Activity
Wherever "original" appears in the records below, copy the line that holds it.
╭─ Records provided
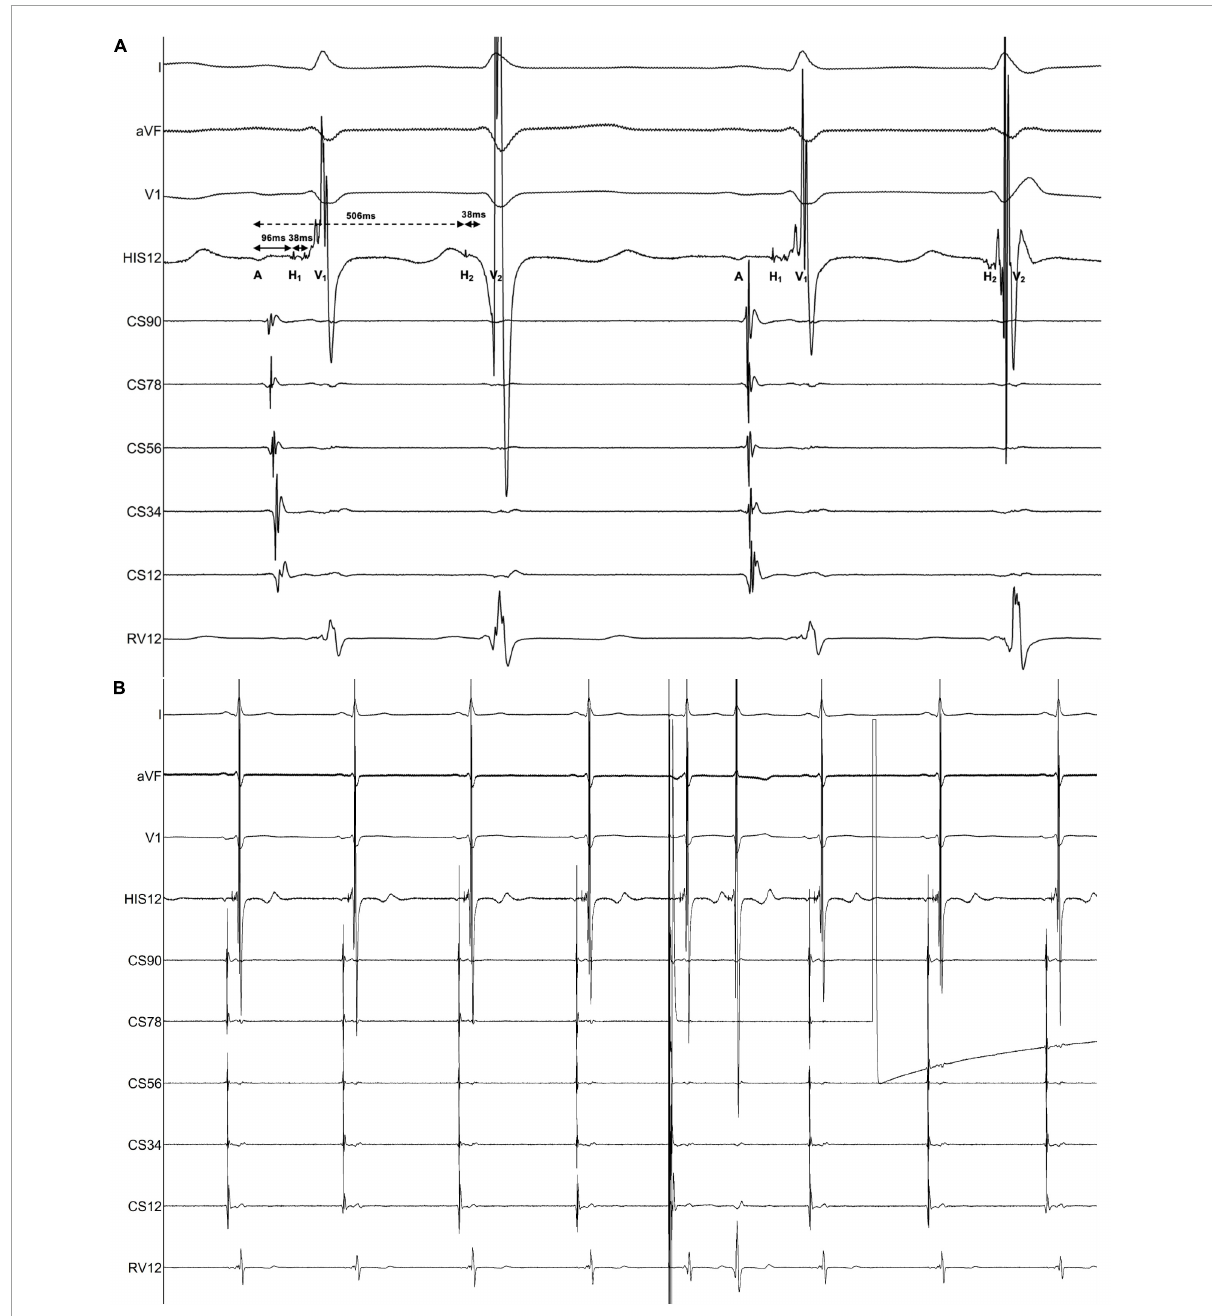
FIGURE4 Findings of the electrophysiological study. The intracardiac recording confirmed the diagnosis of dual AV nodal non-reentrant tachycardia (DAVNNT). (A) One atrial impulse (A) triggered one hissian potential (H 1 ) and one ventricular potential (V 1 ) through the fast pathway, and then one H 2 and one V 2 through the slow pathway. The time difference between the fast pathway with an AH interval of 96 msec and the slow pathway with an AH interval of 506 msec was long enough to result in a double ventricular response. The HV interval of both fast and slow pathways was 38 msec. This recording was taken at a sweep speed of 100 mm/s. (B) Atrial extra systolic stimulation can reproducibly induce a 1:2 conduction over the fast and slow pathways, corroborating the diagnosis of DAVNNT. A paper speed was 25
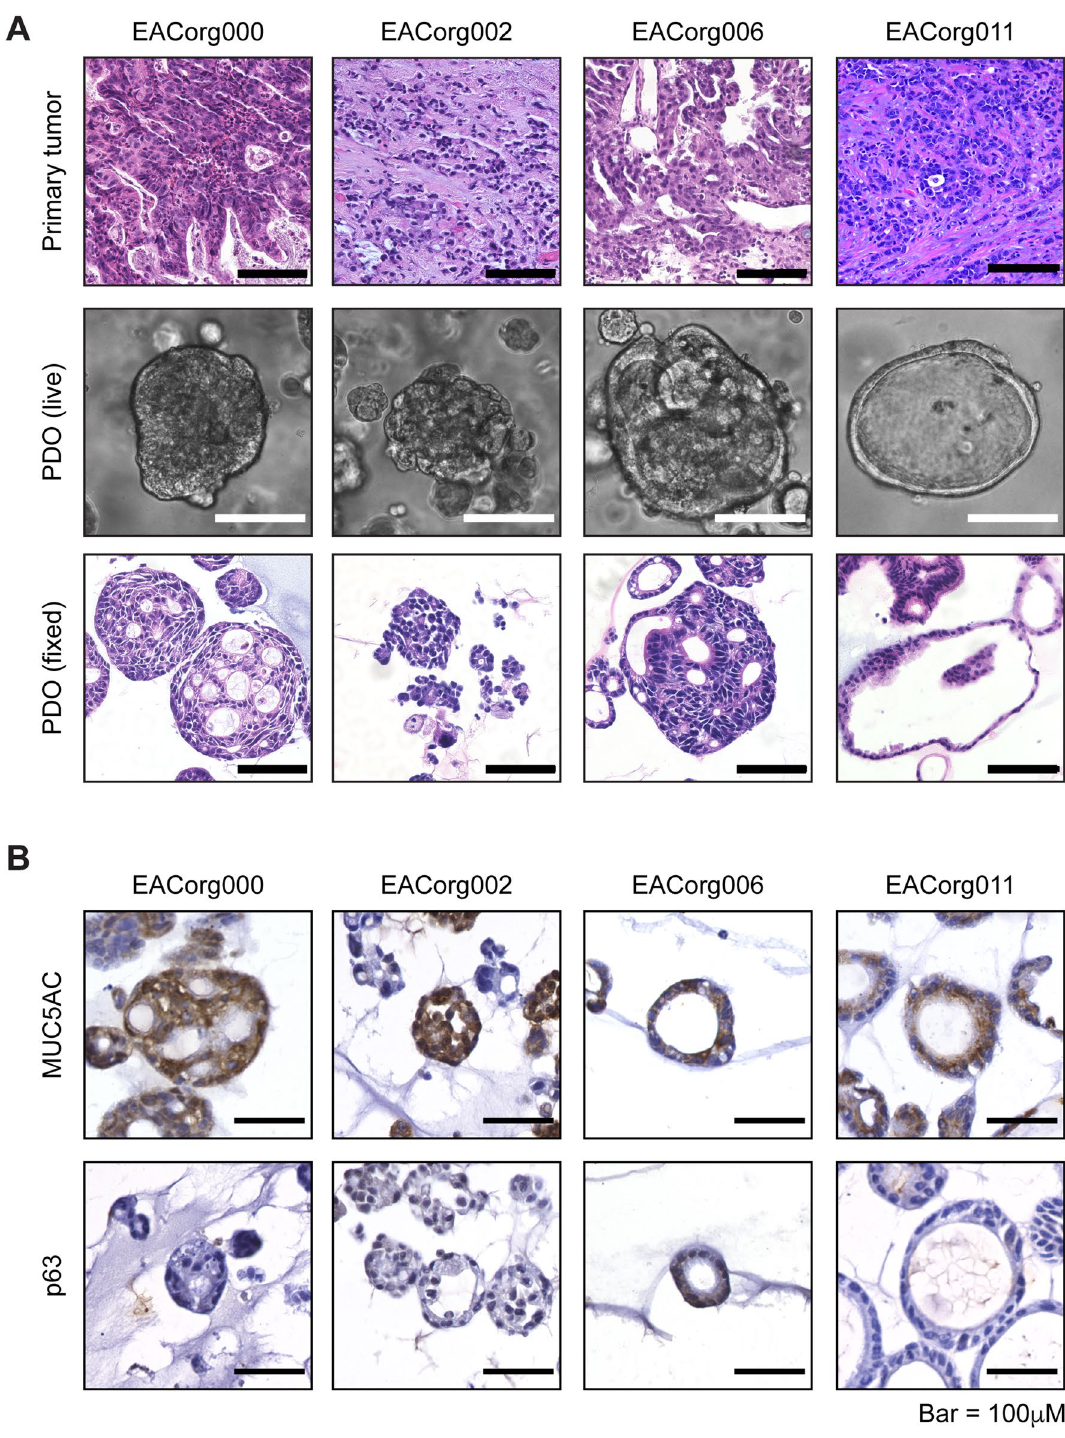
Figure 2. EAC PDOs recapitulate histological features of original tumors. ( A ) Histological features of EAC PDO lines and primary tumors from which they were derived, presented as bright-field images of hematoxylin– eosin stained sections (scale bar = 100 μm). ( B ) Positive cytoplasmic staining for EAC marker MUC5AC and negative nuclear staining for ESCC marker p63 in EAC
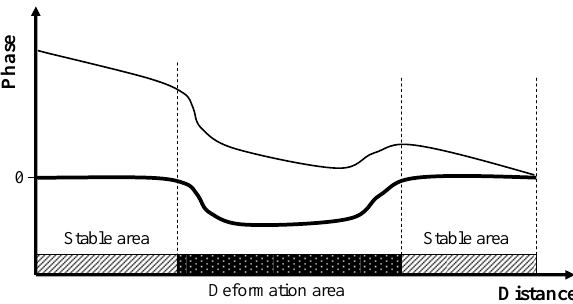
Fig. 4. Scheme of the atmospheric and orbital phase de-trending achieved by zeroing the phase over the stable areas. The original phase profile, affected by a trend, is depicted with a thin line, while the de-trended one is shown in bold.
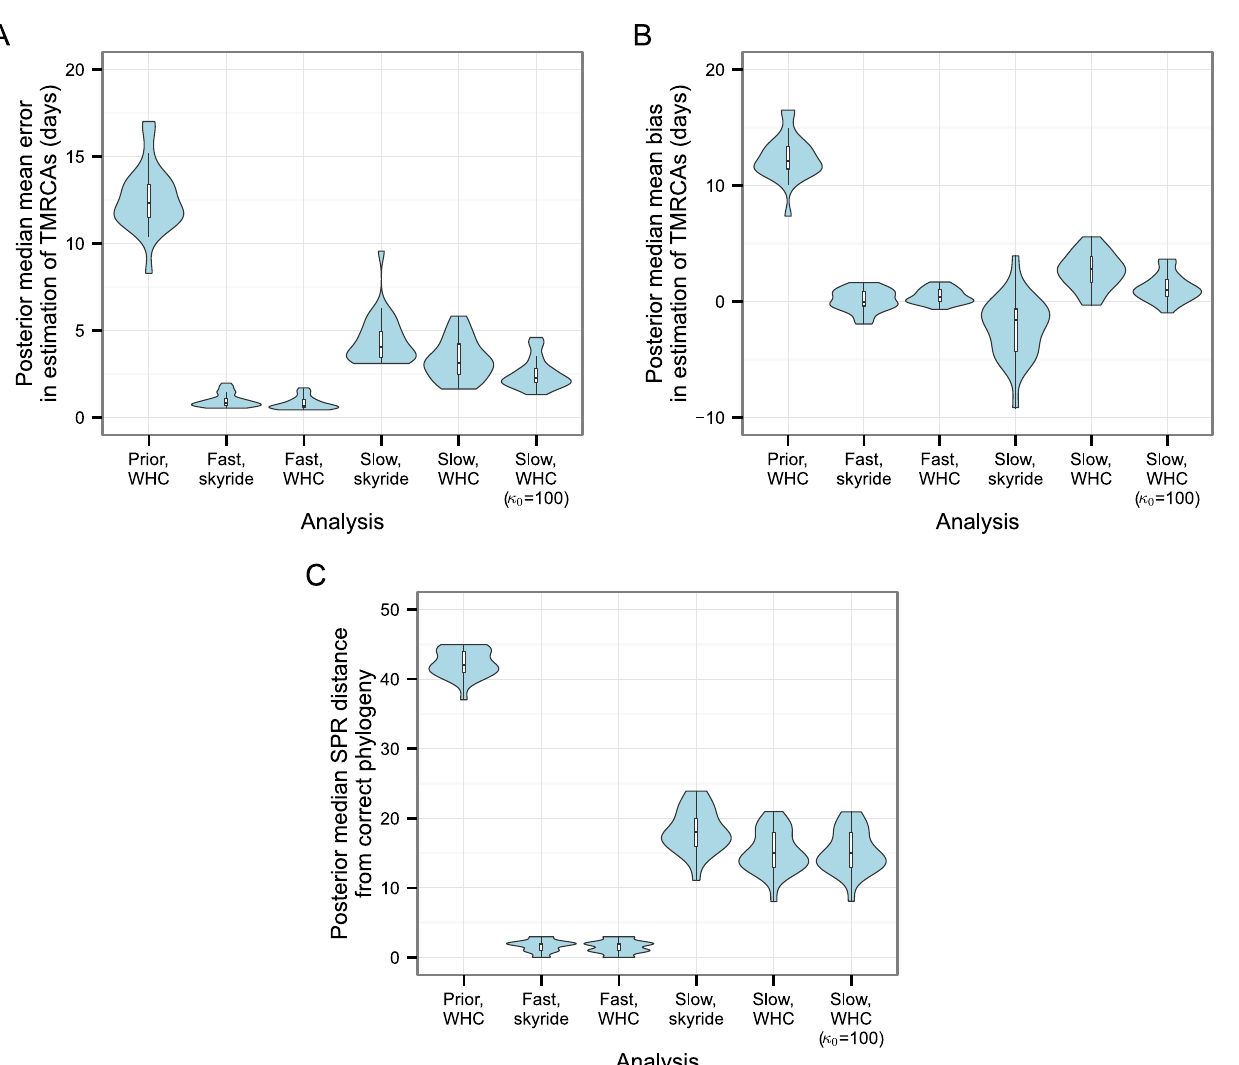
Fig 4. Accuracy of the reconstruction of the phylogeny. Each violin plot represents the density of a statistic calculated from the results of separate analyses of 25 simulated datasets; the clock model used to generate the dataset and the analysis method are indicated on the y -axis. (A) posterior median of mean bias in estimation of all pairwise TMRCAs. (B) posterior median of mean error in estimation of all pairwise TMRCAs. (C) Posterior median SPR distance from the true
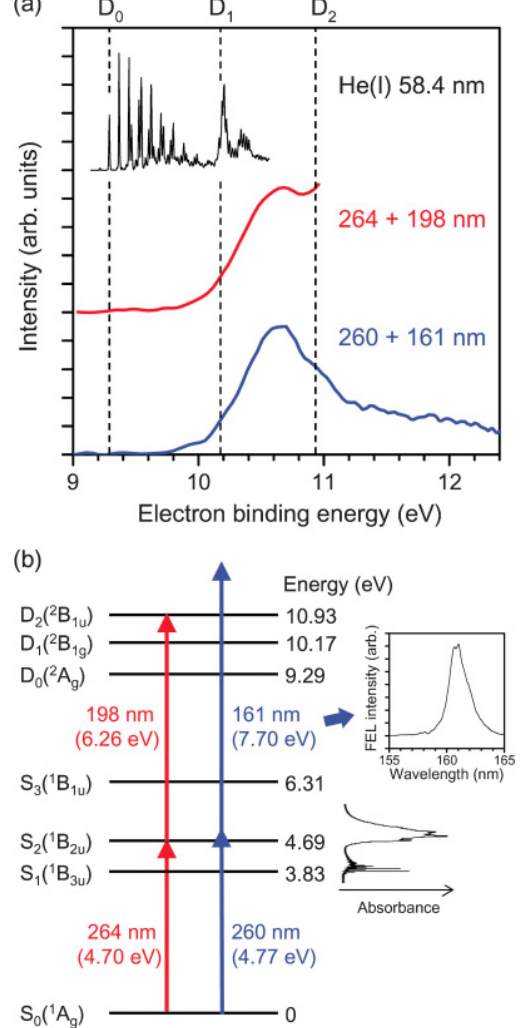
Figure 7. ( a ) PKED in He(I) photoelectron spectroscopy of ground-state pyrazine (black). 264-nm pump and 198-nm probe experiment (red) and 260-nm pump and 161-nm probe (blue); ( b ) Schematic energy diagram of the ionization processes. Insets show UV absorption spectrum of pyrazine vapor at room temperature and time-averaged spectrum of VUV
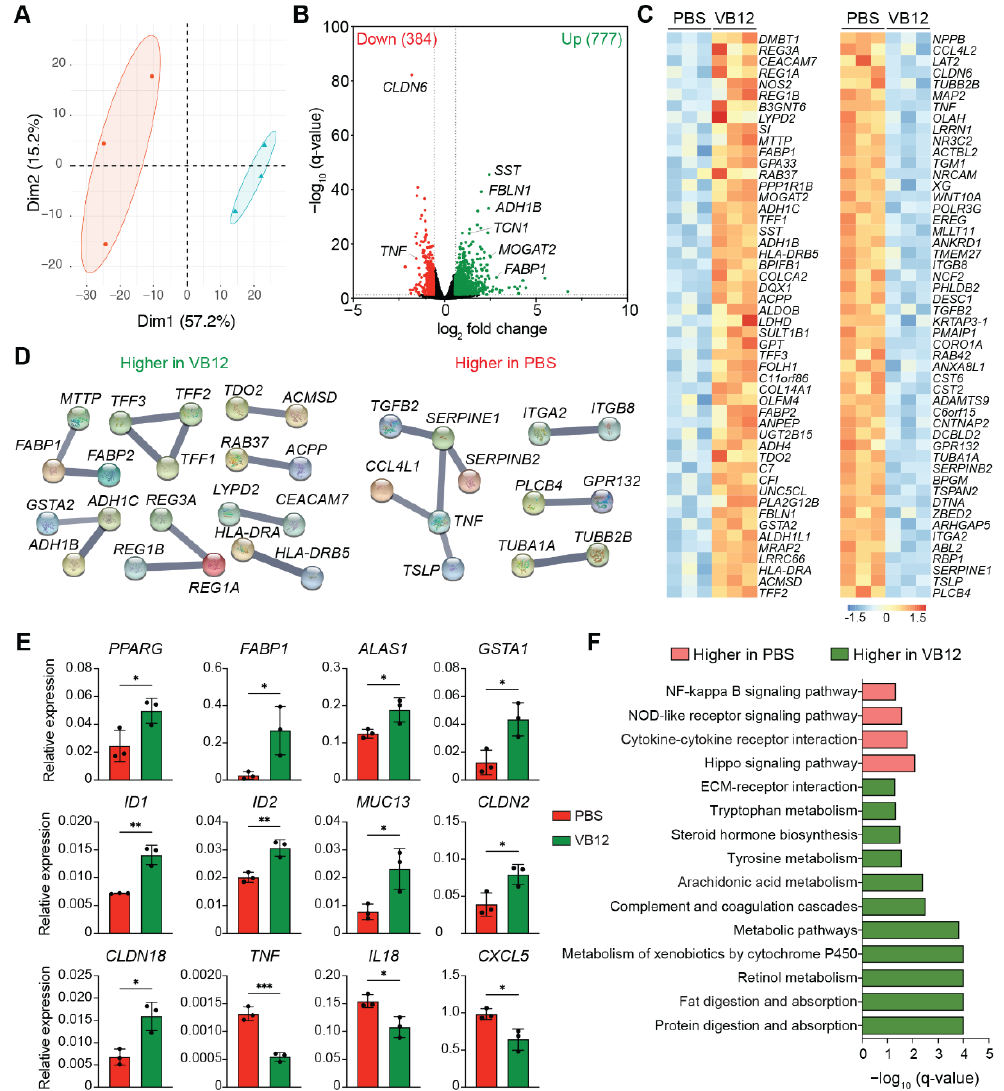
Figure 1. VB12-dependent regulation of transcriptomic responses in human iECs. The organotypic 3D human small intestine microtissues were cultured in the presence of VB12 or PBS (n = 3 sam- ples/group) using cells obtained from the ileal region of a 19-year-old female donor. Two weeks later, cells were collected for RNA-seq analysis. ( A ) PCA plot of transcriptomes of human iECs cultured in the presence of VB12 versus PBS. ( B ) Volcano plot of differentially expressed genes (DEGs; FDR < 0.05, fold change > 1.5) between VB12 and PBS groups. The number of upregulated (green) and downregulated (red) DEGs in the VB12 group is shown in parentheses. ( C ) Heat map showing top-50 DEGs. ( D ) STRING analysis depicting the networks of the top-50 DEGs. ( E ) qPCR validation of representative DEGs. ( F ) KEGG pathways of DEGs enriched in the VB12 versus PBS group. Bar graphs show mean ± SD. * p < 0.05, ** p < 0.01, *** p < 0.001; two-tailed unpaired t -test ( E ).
╰─
Solution for this exercise
Figure 2. EAC PDOs recapitulate histological features of original tumors. ( A ) Histological features of EAC PDO lines and primary tumors from which they were derived, presented as bright-field images of hematoxylin– eosin stained sections (scale bar = 100 μm). ( B ) Positive cytoplasmic staining for EAC marker MUC5AC and negative nuclear staining for ESCC marker p63 in EAC
Fig. 4. Scheme of the atmospheric and orbital phase de-trending achieved by zeroing the phase over the stable areas. The original phase profile, affected by a trend, is depicted with a thin line, while the de-trended one is shown in bold.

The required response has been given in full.